⟨

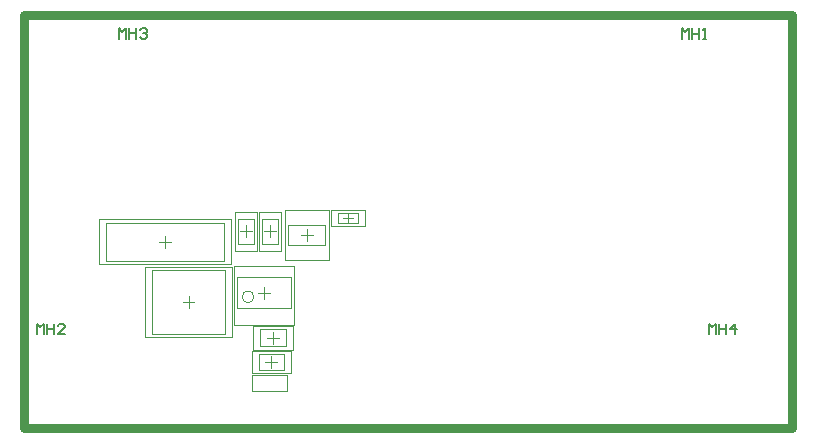
<source format=gm1>
G04*
G04 #@! TF.GenerationSoftware,Altium Limited,Altium Designer,18.1.11 (251)*
G04*
G04 Layer_Color=16711935*
%FSLAX25Y25*%
%MOIN*%
G70*
G01*
G75*
%ADD12C,0.00197*%
%ADD13C,0.00650*%
%ADD14C,0.03000*%
%ADD15C,0.00394*%
D12*
X90039Y34157D02*
Y53843D01*
X69961Y34157D02*
Y53843D01*
X90039D01*
X69961Y34157D02*
X90039D01*
X86976Y56047D02*
Y72583D01*
X101543Y56047D02*
Y72583D01*
X86976Y56047D02*
X101543D01*
X86976Y72583D02*
X101543D01*
X75961Y18260D02*
Y25740D01*
X88953Y18260D02*
Y25740D01*
X75961D02*
X88953D01*
X75961Y18260D02*
X88953D01*
X102291Y67244D02*
X113709D01*
X102291Y72756D02*
X113709D01*
Y67244D02*
Y72756D01*
X102291Y67244D02*
Y72756D01*
X76339Y17559D02*
X87559D01*
X76142Y12441D02*
Y17559D01*
X76339Y12441D02*
X87559D01*
Y17559D01*
X24953Y54520D02*
Y69480D01*
X69047Y54520D02*
Y69480D01*
X24953D02*
X69047D01*
X24953Y54520D02*
X69047D01*
X40492Y30386D02*
Y53614D01*
X69232Y30386D02*
Y53614D01*
X40492D02*
X69232D01*
X40492Y30386D02*
X69232D01*
X76307Y26063D02*
Y33937D01*
X89693Y26063D02*
Y33937D01*
X76307D02*
X89693D01*
X76307Y26063D02*
X89693D01*
X70260Y72039D02*
X77740D01*
X70260Y59047D02*
X77740D01*
Y72039D01*
X70260Y59047D02*
Y72039D01*
X78260Y59047D02*
X85740D01*
X78260Y72039D02*
X85740D01*
X78260Y59047D02*
Y72039D01*
X85740Y59047D02*
Y72039D01*
D13*
X228200Y31200D02*
Y34699D01*
X229366Y33533D01*
X230533Y34699D01*
Y31200D01*
X231699Y34699D02*
Y31200D01*
Y32949D01*
X234031D01*
Y34699D01*
Y31200D01*
X236947D02*
Y34699D01*
X235198Y32949D01*
X237530D01*
X31650Y129750D02*
Y133249D01*
X32816Y132083D01*
X33983Y133249D01*
Y129750D01*
X35149Y133249D02*
Y129750D01*
Y131499D01*
X37481D01*
Y133249D01*
Y129750D01*
X38648Y132666D02*
X39231Y133249D01*
X40397D01*
X40980Y132666D01*
Y132083D01*
X40397Y131499D01*
X39814D01*
X40397D01*
X40980Y130916D01*
Y130333D01*
X40397Y129750D01*
X39231D01*
X38648Y130333D01*
X4200Y31200D02*
Y34699D01*
X5366Y33533D01*
X6533Y34699D01*
Y31200D01*
X7699Y34699D02*
Y31200D01*
Y32949D01*
X10031D01*
Y34699D01*
Y31200D01*
X13530D02*
X11198D01*
X13530Y33533D01*
Y34116D01*
X12947Y34699D01*
X11781D01*
X11198Y34116D01*
X219350Y129650D02*
Y133149D01*
X220516Y131983D01*
X221683Y133149D01*
Y129650D01*
X222849Y133149D02*
Y129650D01*
Y131399D01*
X225181D01*
Y133149D01*
Y129650D01*
X226348D02*
X227514D01*
X226931D01*
Y133149D01*
X226348Y132566D01*
D14*
X0Y0D02*
X255906D01*
Y137795D01*
X0D02*
X255906D01*
X0Y0D02*
Y137795D01*
D15*
X76653Y43695D02*
G03*
X76653Y43695I-1969J0D01*
G01*
X89055Y39955D02*
Y50191D01*
X70945Y39955D02*
Y50191D01*
X89055D01*
X70945Y39955D02*
X89055D01*
X88059Y61067D02*
Y67563D01*
X100461Y61067D02*
Y67563D01*
X88059Y61067D02*
X100461D01*
X88059Y67563D02*
X100461D01*
X78323Y19342D02*
Y24657D01*
X86591Y19342D02*
Y24657D01*
X78323D02*
X86591D01*
X78323Y19342D02*
X86591D01*
X104654Y68228D02*
X111346D01*
X104654Y71772D02*
X111346D01*
Y68228D02*
Y71772D01*
X104654Y68228D02*
Y71772D01*
X27315Y55701D02*
Y68299D01*
X66685Y55701D02*
Y68299D01*
X27315D02*
X66685D01*
X27315Y55701D02*
X66685D01*
X42854Y31370D02*
Y52630D01*
X66870Y31370D02*
Y52630D01*
X42854D02*
X66870D01*
X42854Y31370D02*
X66870D01*
X78669Y27146D02*
Y32854D01*
X87331Y27146D02*
Y32854D01*
X78669D02*
X87331D01*
X78669Y27146D02*
X87331D01*
X71342Y69677D02*
X76657D01*
X71342Y61409D02*
X76657D01*
Y69677D01*
X71342Y61409D02*
Y69677D01*
X79343Y61409D02*
X84658D01*
X79343Y69677D02*
X84658D01*
X79343Y61409D02*
Y69677D01*
X84658Y61409D02*
Y69677D01*
X78031Y45073D02*
X81968D01*
X80000Y43104D02*
Y47041D01*
X92291Y64315D02*
X96228D01*
X94260Y62347D02*
Y66284D01*
X80488Y22000D02*
X84425D01*
X82457Y20031D02*
Y23968D01*
X108000Y68228D02*
Y71772D01*
X106228Y70000D02*
X109772D01*
X45031Y62000D02*
X48968D01*
X47000Y60031D02*
Y63968D01*
X52894Y42000D02*
X56831D01*
X54862Y40031D02*
Y43968D01*
X81032Y30000D02*
X84969D01*
X83000Y28032D02*
Y31969D01*
X74000Y63575D02*
Y67512D01*
X72031Y65543D02*
X75968D01*
X82000Y63575D02*
Y67512D01*
X80032Y65543D02*
X83969D01*
M02*

</source>
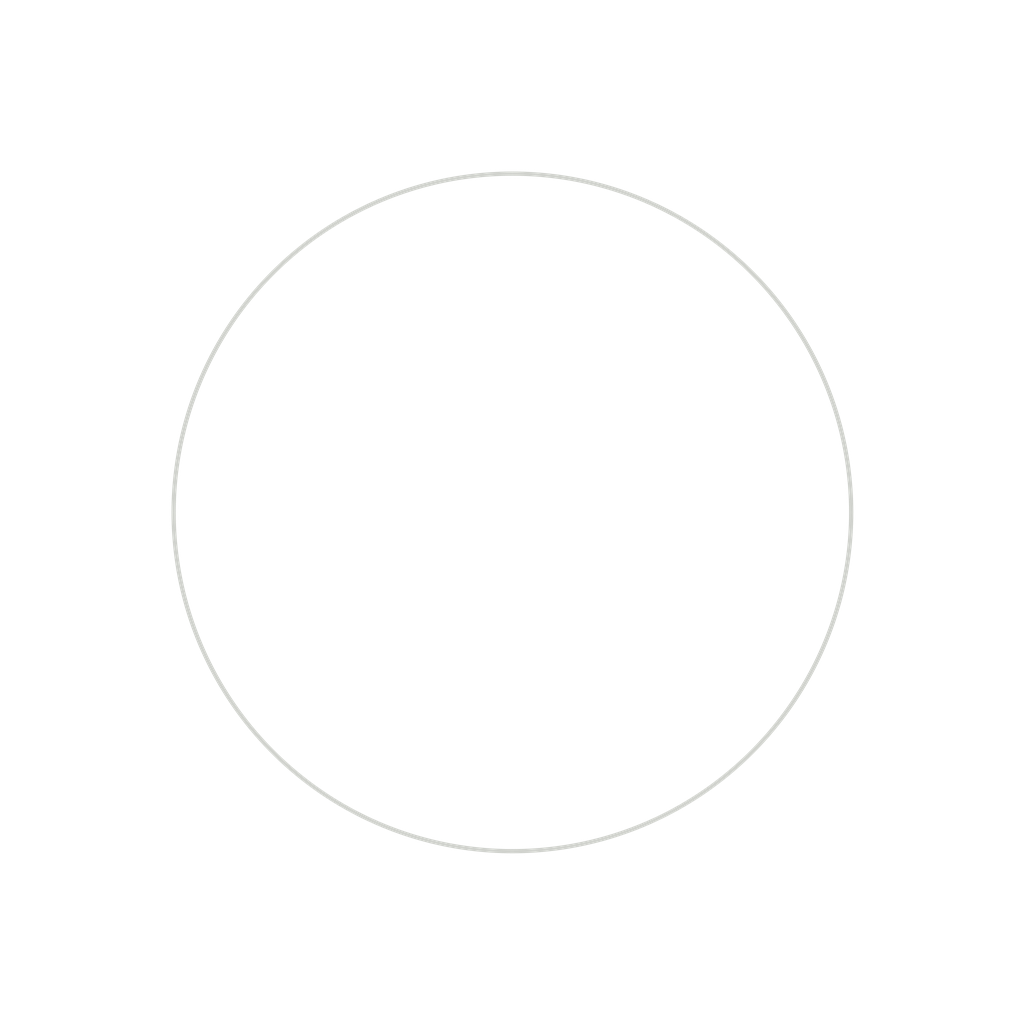
<source format=kicad_pcb>
(kicad_pcb
	(version 20241229)
	(generator "pcbnew")
	(generator_version "9.0")
	(general
		(thickness 1.6)
		(legacy_teardrops no)
	)
	(paper "A4")
	(layers
		(0 "F.Cu" signal)
		(2 "B.Cu" signal)
		(9 "F.Adhes" user "F.Adhesive")
		(11 "B.Adhes" user "B.Adhesive")
		(13 "F.Paste" user)
		(15 "B.Paste" user)
		(5 "F.SilkS" user "F.Silkscreen")
		(7 "B.SilkS" user "B.Silkscreen")
		(1 "F.Mask" user)
		(3 "B.Mask" user)
		(17 "Dwgs.User" user "User.Drawings")
		(19 "Cmts.User" user "User.Comments")
		(21 "Eco1.User" user "User.Eco1")
		(23 "Eco2.User" user "User.Eco2")
		(25 "Edge.Cuts" user)
		(27 "Margin" user)
		(31 "F.CrtYd" user "F.Courtyard")
		(29 "B.CrtYd" user "B.Courtyard")
		(35 "F.Fab" user)
		(33 "B.Fab" user)
		(39 "User.1" user)
		(41 "User.2" user)
		(43 "User.3" user)
		(45 "User.4" user)
	)
	(setup
		(pad_to_mask_clearance 0)
		(allow_soldermask_bridges_in_footprints no)
		(tenting front back)
		(pcbplotparams
			(layerselection 0x00000000_00000000_55555555_5755f5ff)
			(plot_on_all_layers_selection 0x00000000_00000000_00000000_00000000)
			(disableapertmacros no)
			(usegerberextensions no)
			(usegerberattributes yes)
			(usegerberadvancedattributes yes)
			(creategerberjobfile yes)
			(dashed_line_dash_ratio 12.000000)
			(dashed_line_gap_ratio 3.000000)
			(svgprecision 4)
			(plotframeref no)
			(mode 1)
			(useauxorigin no)
			(hpglpennumber 1)
			(hpglpenspeed 20)
			(hpglpendiameter 15.000000)
			(pdf_front_fp_property_popups yes)
			(pdf_back_fp_property_popups yes)
			(pdf_metadata yes)
			(pdf_single_document no)
			(dxfpolygonmode yes)
			(dxfimperialunits yes)
			(dxfusepcbnewfont yes)
			(psnegative no)
			(psa4output no)
			(plot_black_and_white yes)
			(sketchpadsonfab no)
			(plotpadnumbers no)
			(hidednponfab no)
			(sketchdnponfab yes)
			(crossoutdnponfab yes)
			(subtractmaskfromsilk no)
			(outputformat 1)
			(mirror no)
			(drillshape 1)
			(scaleselection 1)
			(outputdirectory "")
		)
	)
	(net 0 "")
	(footprint "MountingHole:MountingHole_2.1mm" (layer "F.Cu") (at 200 100))
	(gr_circle
		(center 200 100)
		(end 206 100)
		(stroke
			(width 0.1)
			(type solid)
		)
		(fill yes)
		(layer "F.Mask")
		(uuid "dde5242d-1496-4d55-8821-ba405bdd666d")
	)
	(gr_circle
		(center 200 100)
		(end 206 100)
		(stroke
			(width 0.1)
			(type solid)
		)
		(fill yes)
		(layer "B.Mask")
		(uuid "af62cc96-00a1-4ff1-84ee-660a587d88d7")
	)
	(gr_circle
		(center 200 100)
		(end 204 100)
		(stroke
			(width 0.05)
			(type default)
		)
		(fill no)
		(layer "Edge.Cuts")
		(uuid "5abbc2ab-0559-4408-94b5-cf7e8005ef3e")
	)
	(embedded_fonts no)
)

</source>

⟩

**INSTRUCTIONS FOR THE TASK**
Select, from the listing, all lines that include the word "Adhesive".

**TASK RESULT**
		(9 "F.Adhes" user "F.Adhesive")
		(11 "B.Adhes" user "B.Adhesive")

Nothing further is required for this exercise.